## WRITTEN TASK
Please state how many of the lines below contain the string "values", with case counting, and give only that number.

## GIVEN ENTRIES
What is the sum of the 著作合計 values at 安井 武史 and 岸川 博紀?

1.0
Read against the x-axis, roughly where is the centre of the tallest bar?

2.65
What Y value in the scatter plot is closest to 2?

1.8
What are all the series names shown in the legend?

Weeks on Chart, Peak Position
---
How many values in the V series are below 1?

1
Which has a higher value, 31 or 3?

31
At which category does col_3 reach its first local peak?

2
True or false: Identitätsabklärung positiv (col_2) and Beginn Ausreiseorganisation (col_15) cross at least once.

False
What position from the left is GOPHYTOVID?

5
==
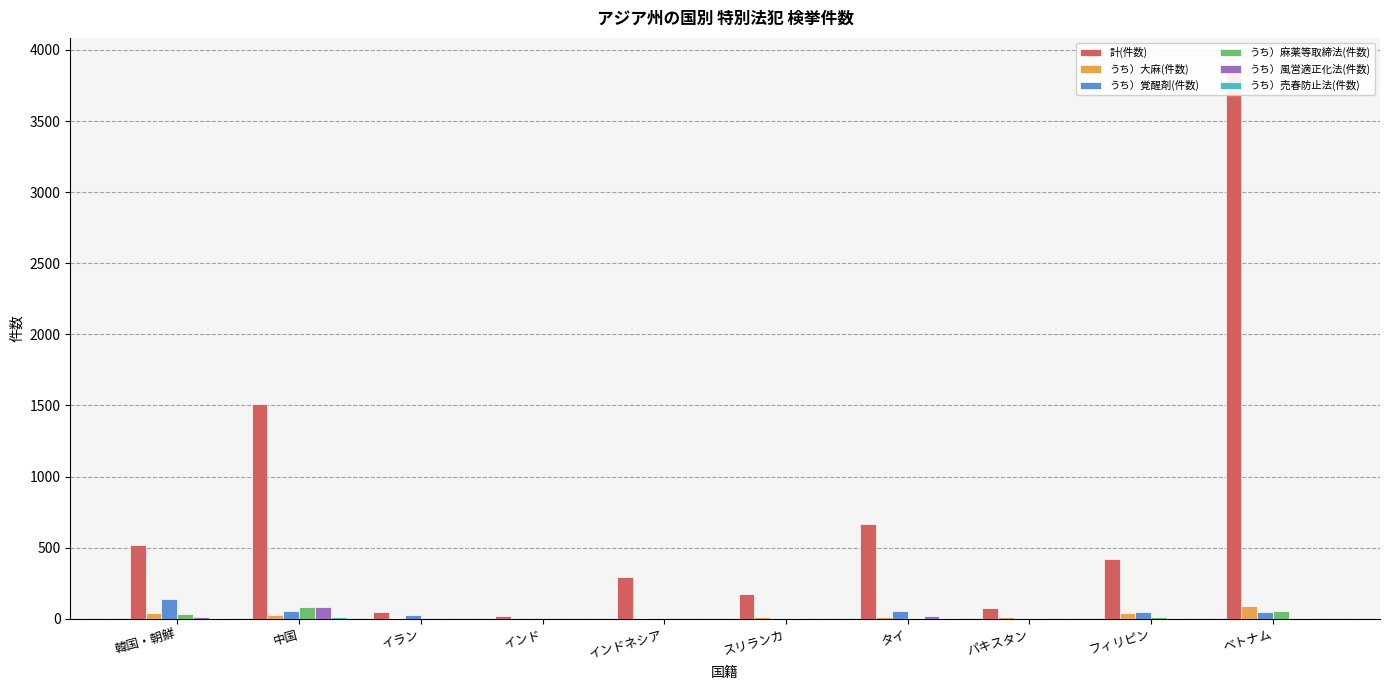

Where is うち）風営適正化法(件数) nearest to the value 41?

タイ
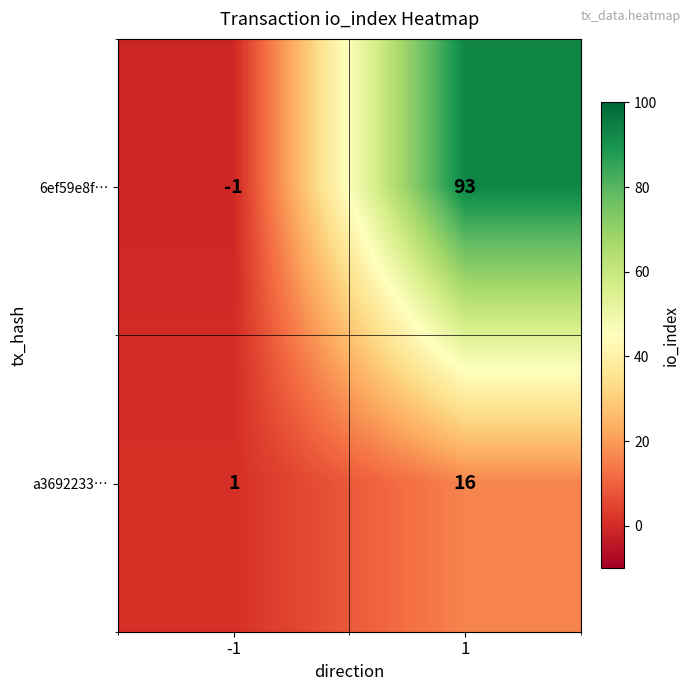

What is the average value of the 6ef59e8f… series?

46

## TASK RESPONSE
2